Text provided:
■ ■ ■ ■ ■
The buffer itself I try to associate with a new file in the current project, and if saved would be found under project-root/src/path/inside/jar/to/source.clj. If that fails then I've set the file to the full path/to.jar::path/in/jar which doesn't work for saving, but works for editing and evaluation at least.

Either way, I am happy to see what the clojure-mode.el maintainers think, and will look into publishing a new package if they don't want this.

joaotavora commented 1 year ago

Not sure I understand this question.

You ended up answering it. I think that, with your code loaded, if you give /path/to/library.jar::path/inside/jar/to/source.clj to C-x C-f it will open source.clj inside the jar. And the same will happen when xref-find-definitions tries to find it.

So it looks pretty good. Though on second thought, jars aren't really Clojure-specific are they? So submitting to clojure-mode may not make much sense. Also, jars are just zip files, aren't they? So do check if Emacs doesn't have some utilities similar to this one for zips that may also work for jars. Else, maybe a new package jar-utils in GNU ELPA looks good.

dannyfreeman commented 1 year ago

Jars are just zip files and can be used to package arbitrary source files. So java, kotlin, scala, clojure, etc. I believe this might also work for .java files as is, but would have to find a way to test that.
■ ■ ■ ■ ■
Information supplied:

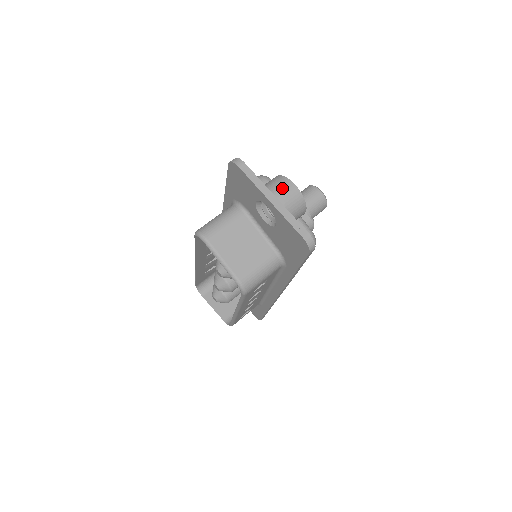
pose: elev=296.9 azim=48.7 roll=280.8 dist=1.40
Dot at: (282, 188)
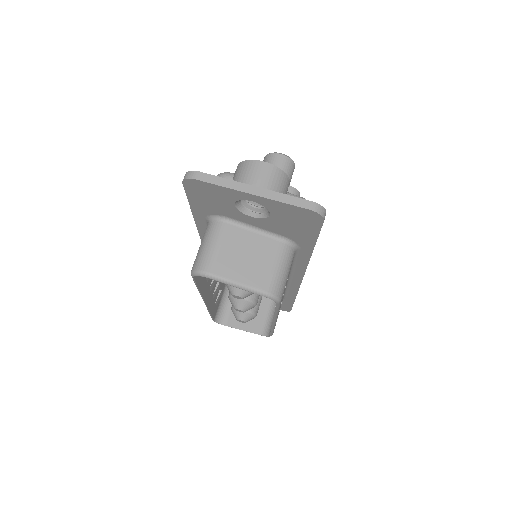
■ ■ ■ ■ ■
Write out word for word the passage of the discussion of editing files inside jars starting at "So it looks" and ending at "ELPA looks good.". The data is separate from the discussion of editing files inside jars.

So it looks pretty good. Though on second thought, jars aren't really Clojure-specific are they? So submitting to clojure-mode may not make much sense. Also, jars are just zip files, aren't they? So do check if Emacs doesn't have some utilities similar to this one for zips that may also work for jars. Else, maybe a new package jar-utils in GNU ELPA looks good.